### CONSIGNE
Dites si chacune des affirmations ci-dessous concorde avec l’extrait sur les maladies du lapin. Répondez par oui ou par non et citez les mots du texte qui tranchent.
1. Le diagnostic de la staphylococcie repose d’abord sur un examen bactériologique.
2. Mycoplasma vit dans le poumon du lapin.
3. Les pasteurelles ODC- sont les plus pathogènes.

Le diagnostic de la staphylococcie est avant tout clinique (observation des lésions et des signes cliniques) mais il doit être complété par un examen bactériologique qui permettra l’isolement de Staphylococcus aureus et fournira un antibiogramme éventuellement.


Dans la prévention des staphylococcies, l’hygiène générale est importante. Il faut insister sur l’absence d’humidité, la désinfection des cages, le renouvellement des litières. Le choix des animaux élevés est également important. Ainsi, il a été démontré que les souches que l’on veut élever sur grillage doivent être fortement pourvues de poils sous les pattes. Le Néo-zélandais, le Californien se prêtent bien à cet élevage là tout comme les lapins de souches commerciales actuelles. Cependant, s’il est sain, sur les sols grillagés actuels très bien conçus avec un repose pattes en complément, toutes les races peuvent être élevées sans problème de nécrose plantaire. Des professionnels arrivent même à élever des centaines de lapins rex sans la moindre problème sur grillage.


En cas de contamination, il est possible d’essayer de renforcer l’immunité par l’injection d’un autovaccin (on fabrique un vaccin à partir des staphylocoques isolés de votre élevage) mais pour soigner, il est souvent nécessaire de passer par un antibiotique adéquat. La tiamuline en fait partie. Elle diffuse assez bien jusque sur la peau.


On l’administre dans l’eau de boisson durant 7 jours et on en profite pour faire des soins locaux (spray désinfectant sur les plaies), et éliminer les facteurs favorisants (assèchement des litières, désinfection des nids par une poudre antiseptique…). Il est parfois nécessaire de recommencer un traitement quelques jours plus tard.

 

Son utilisation dans le traitement des maladies respiratoires
 

Actuellement, le coryza est connu pour être une des maladies les plus rencontrées en élevage de lapins de concours. Une récente enquête réalisée dans des expositions a mis en évidence le portage de pasteurelles sur au moins un lapin sur deux. Cela ne veut pas dire qu’il tombera malade mais il en a la possibilité.


Les maladies respiratoires du lapin sont dues à trois bactéries principalement. La pasteurelle est la plus connue. S’y ajoute la bordetelle (Bordetella bronchiseptica) qui vit dans les sinus et les « ronge » et mycoplasma qui vit dans le poumon, l’abîme et favorise ainsi le développement de la pasteurelle. Le lapin étant porteur sain de certaines pasteurelles, il a été nécessaire de mettre au point un test de laboratoire capable de détecter si la pasteurelle est dangereuse ou non pour l’animal. Ainsi, on distingue les pasteurelles ODC + qui sont pathogènes des pasteurelles ODC- qui le sont peu. Tout laboratoire est capable en principe de vous le signaler.

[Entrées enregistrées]
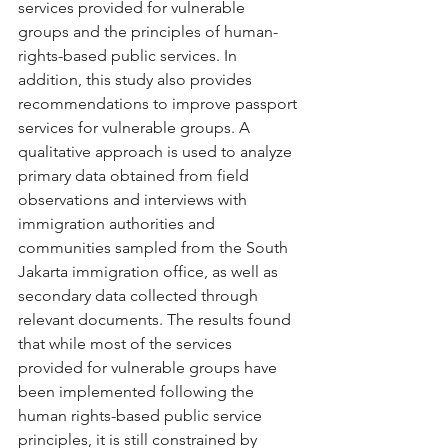
services provided for vulnerable 
groups and the principles of human-
rights-based public services. In 
addition, this study also provides 
recommendations to improve passport 
services for vulnerable groups. A 
qualitative approach is used to analyze 
primary data obtained from field 
observations and interviews with 
immigration authorities and 
communities sampled from the South 
Jakarta immigration office, as well as 
secondary data collected through 
relevant documents. The results found 
that while most of the services 
provided for vulnerable groups have 
been implemented following the 
human rights-based public service 
principles, it is still constrained by 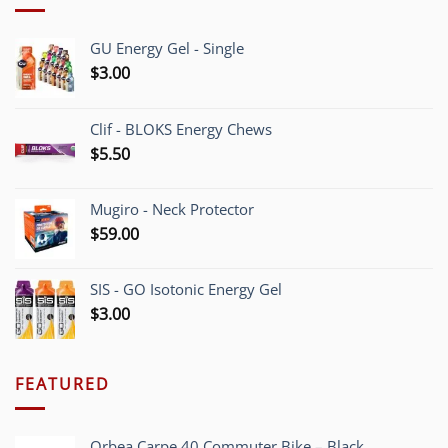
GU Energy Gel - Single
$
3.00
Clif - BLOKS Energy Chews
$
5.50
Mugiro - Neck Protector
$
59.00
SIS - GO Isotonic Energy Gel
$
3.00
FEATURED
Orbea Carpe 40 Commuter Bike – Black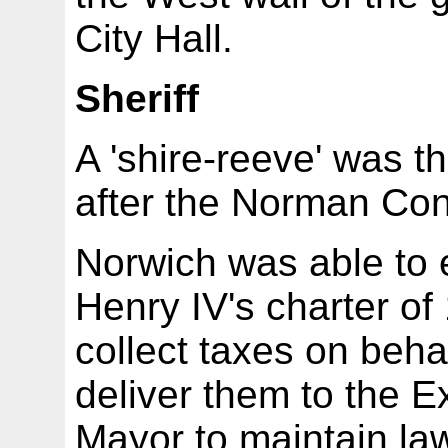
City Hall.
Sheriff
A 'shire-reeve' was th
after the Norman Co
Norwich was able to e
Henry IV's charter of
collect taxes on beha
deliver them to the E
Mayor to maintain law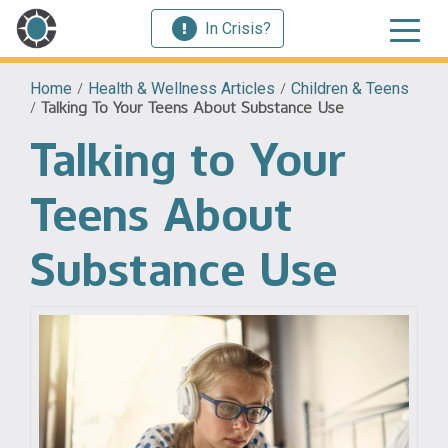
In Crisis?
Home
/
Health & Wellness Articles
/
Children & Teens
/
Talking To Your Teens About Substance Use
Talking to Your
Teens About
Substance Use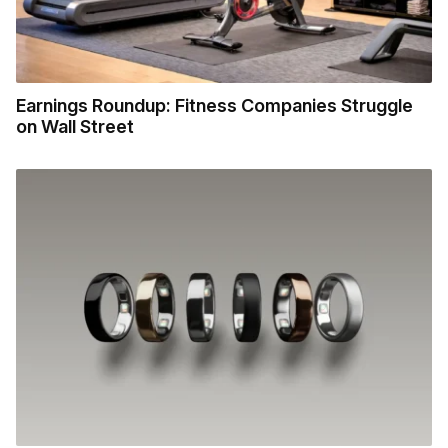
Earnings Roundup: Fitness Companies Struggle
on Wall Street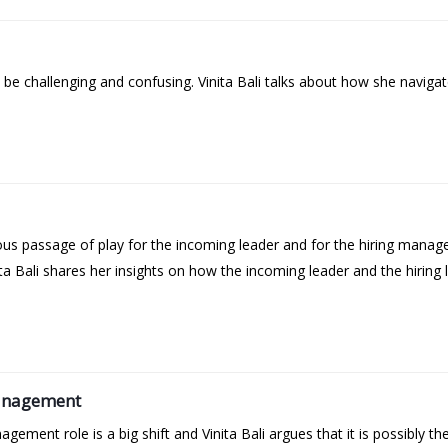
be challenging and confusing. Vinita Bali talks about how she navigat
s passage of play for the incoming leader and for the hiring manager.
ta Bali shares her insights on how the incoming leader and the hiring 
Management
ement role is a big shift and Vinita Bali argues that it is possibly the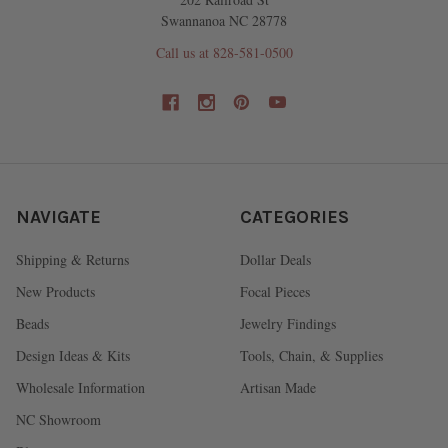
Swannanoa NC 28778
Call us at 828-581-0500
NAVIGATE
CATEGORIES
Shipping & Returns
Dollar Deals
New Products
Focal Pieces
Beads
Jewelry Findings
Design Ideas & Kits
Tools, Chain, & Supplies
Wholesale Information
Artisan Made
NC Showroom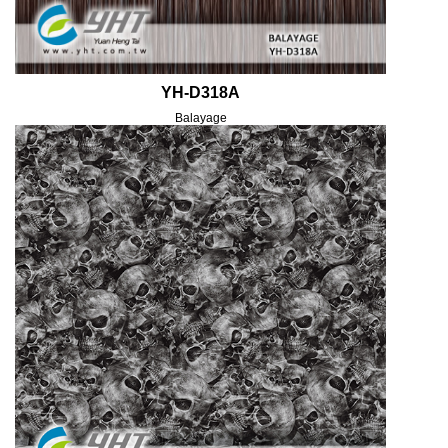
YH-D318A
Balayage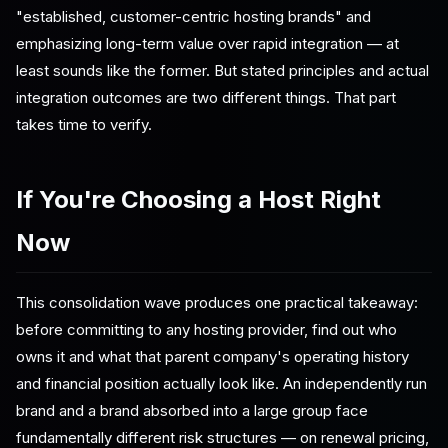
"established, customer-centric hosting brands" and
emphasizing long-term value over rapid integration — at
least sounds like the former. But stated principles and actual
integration outcomes are two different things. That part
takes time to verify.
If You're Choosing a Host Right
Now
This consolidation wave produces one practical takeaway:
before committing to any hosting provider, find out who
owns it and what that parent company's operating history
and financial position actually look like. An independently run
brand and a brand absorbed into a large group face
fundamentally different risk structures — on renewal pricing,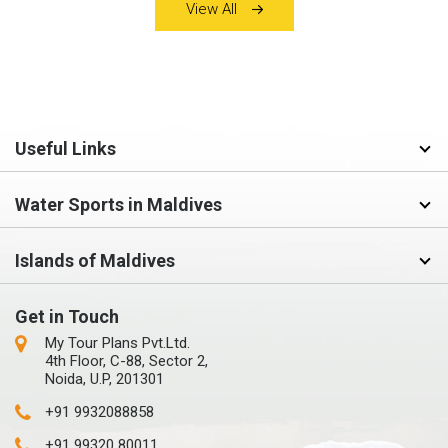
View All
Useful Links
Water Sports in Maldives
Islands of Maldives
Get in Touch
My Tour Plans Pvt.Ltd.
4th Floor, C-88, Sector 2,
Noida, U.P, 201301
+91 9932088858
+91 99320 80011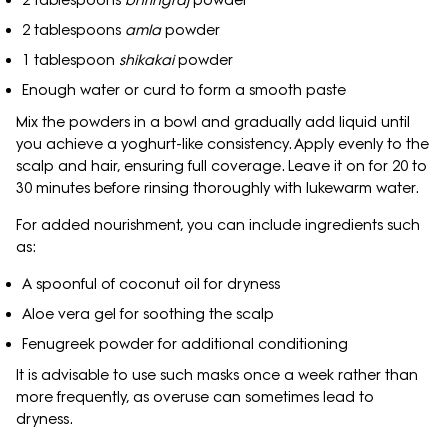
2 tablespoons
bhringraj
powder
2 tablespoons
amla
powder
1 tablespoon
shikakai
powder
Enough water or curd to form a smooth paste
Mix the powders in a bowl and gradually add liquid until
you achieve a yoghurt-like consistency. Apply evenly to the
scalp and hair, ensuring full coverage. Leave it on for 20 to
30 minutes before rinsing thoroughly with lukewarm water.
For added nourishment, you can include ingredients such
as:
A spoonful of coconut oil for dryness
Aloe vera gel for soothing the scalp
Fenugreek powder for additional conditioning
It is advisable to use such masks once a week rather than
more frequently, as overuse can sometimes lead to
dryness.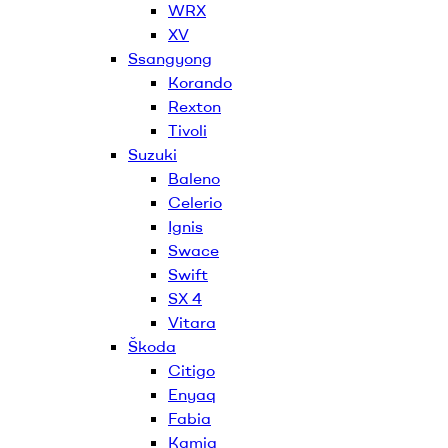
WRX
XV
Ssangyong
Korando
Rexton
Tivoli
Suzuki
Baleno
Celerio
Ignis
Swace
Swift
SX 4
Vitara
Škoda
Citigo
Enyaq
Fabia
Kamiq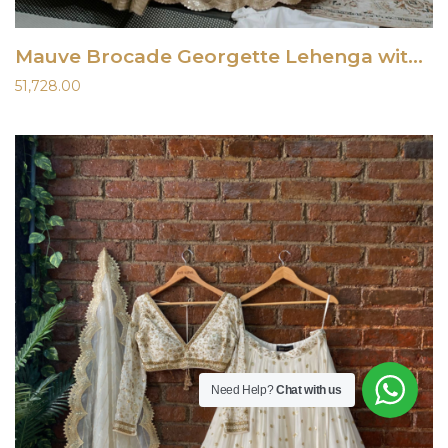
Mauve Brocade Georgette Lehenga with Mirror Work Blouse
51,728.00
Need Help?
Chat with us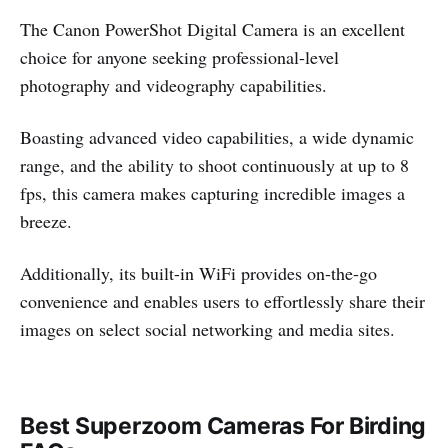
The Canon PowerShot Digital Camera is an excellent
choice for anyone seeking professional-level
photography and videography capabilities.
Boasting advanced video capabilities, a wide dynamic
range, and the ability to shoot continuously at up to 8
fps, this camera makes capturing incredible images a
breeze.
Additionally, its built-in WiFi provides on-the-go
convenience and enables users to effortlessly share their
images on select social networking and media sites.
Best Superzoom Cameras For Birding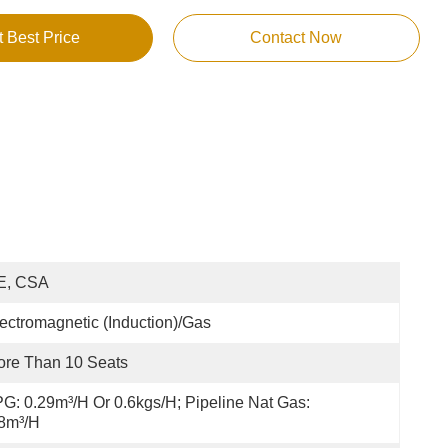
t Best Price
Contact Now
E, CSA
ectromagnetic (Induction)/Gas
re Than 10 Seats
G: 0.29m³/h Or 0.6kgs/h; Pipeline Nat Gas: 
8m³/h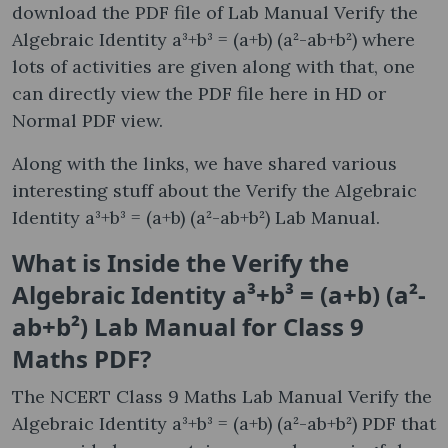
download the PDF file of Lab Manual Verify the
Algebraic Identity a³+b³ = (a+b) (a²-ab+b²) where
lots of activities are given along with that, one
can directly view the PDF file here in HD or
Normal PDF view.
Along with the links, we have shared various
interesting stuff about the Verify the Algebraic
Identity a³+b³ = (a+b) (a²-ab+b²) Lab Manual.
What is Inside the Verify the
Algebraic Identity a³+b³ = (a+b) (a²-
ab+b²) Lab Manual for Class 9
Maths PDF?
The NCERT Class 9 Maths Lab Manual Verify the
Algebraic Identity a³+b³ = (a+b) (a²-ab+b²) PDF that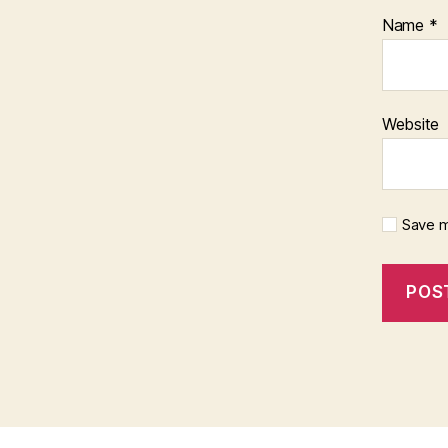
Name
*
Website
Save m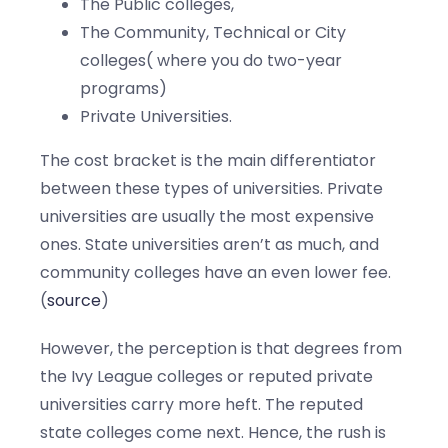
The Public colleges,
The Community, Technical or City
colleges( where you do two-year
programs)
Private Universities.
The cost bracket is the main differentiator
between these types of universities. Private
universities are usually the most expensive
ones. State universities aren’t as much, and
community colleges have an even lower fee.
(
source
)
However, the perception is that degrees from
the Ivy League colleges or reputed private
universities carry more heft. The reputed
state colleges come next. Hence, the rush is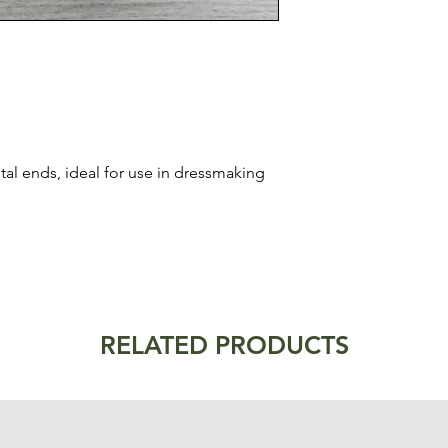
al ends, ideal for use in dressmaking
RELATED PRODUCTS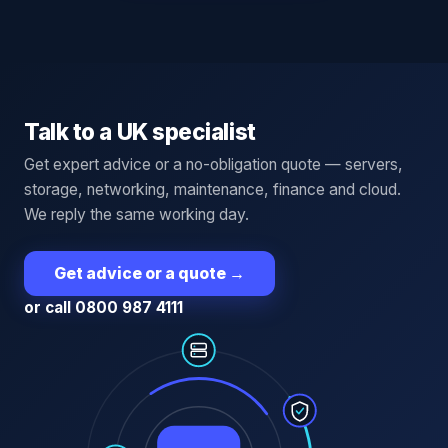
Talk to a UK specialist
Get expert advice or a no-obligation quote — servers,
storage, networking, maintenance, finance and cloud.
We reply the same working day.
Get advice or a quote
→
or call 0800 987 4111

### CORRIGÉ
1. Non : « Le diagnostic de la staphylococcie est avant tout clinique »
2. Oui : « mycoplasma qui vit dans le poumon »
3. Non : « les pasteurelles ODC + qui sont pathogènes des pasteurelles ODC- qui le sont peu »